[Stored entries]
────────────────────

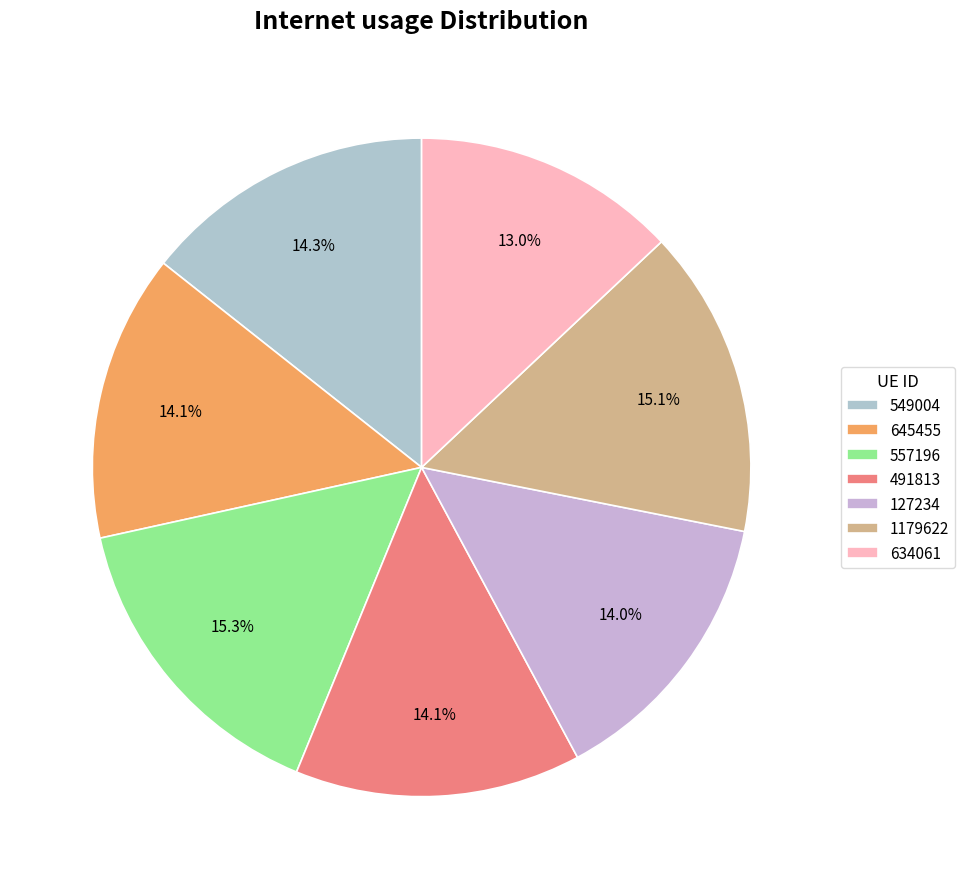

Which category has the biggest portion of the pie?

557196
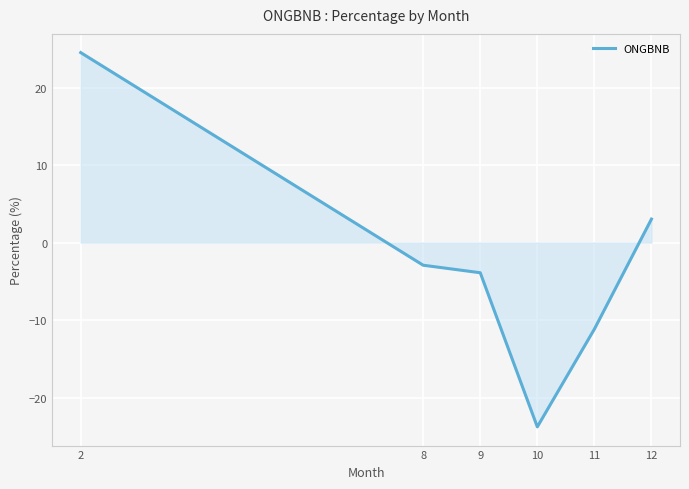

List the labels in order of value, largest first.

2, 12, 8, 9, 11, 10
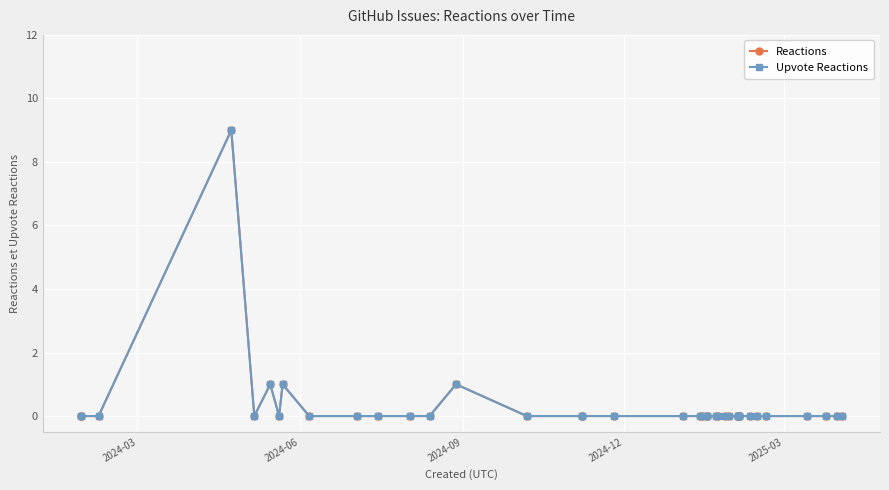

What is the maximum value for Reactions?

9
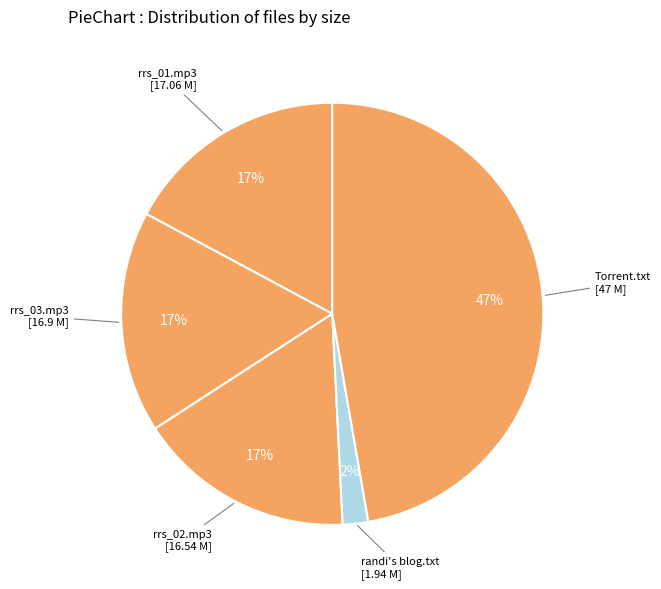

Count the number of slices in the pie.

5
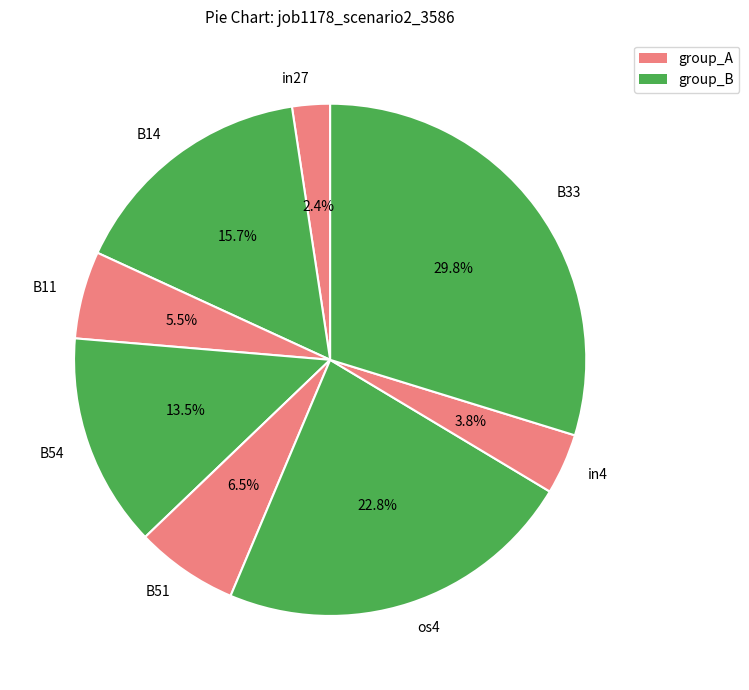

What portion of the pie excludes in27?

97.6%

────────────────────

• About this exercise: Copy the data above word for word, omitting the pictures.

• Output:
Which category has the biggest portion of the pie?

557196

List the labels in order of value, largest first.

2, 12, 8, 9, 11, 10

What is the maximum value for Reactions?

9

Count the number of slices in the pie.

5

What portion of the pie excludes in27?

97.6%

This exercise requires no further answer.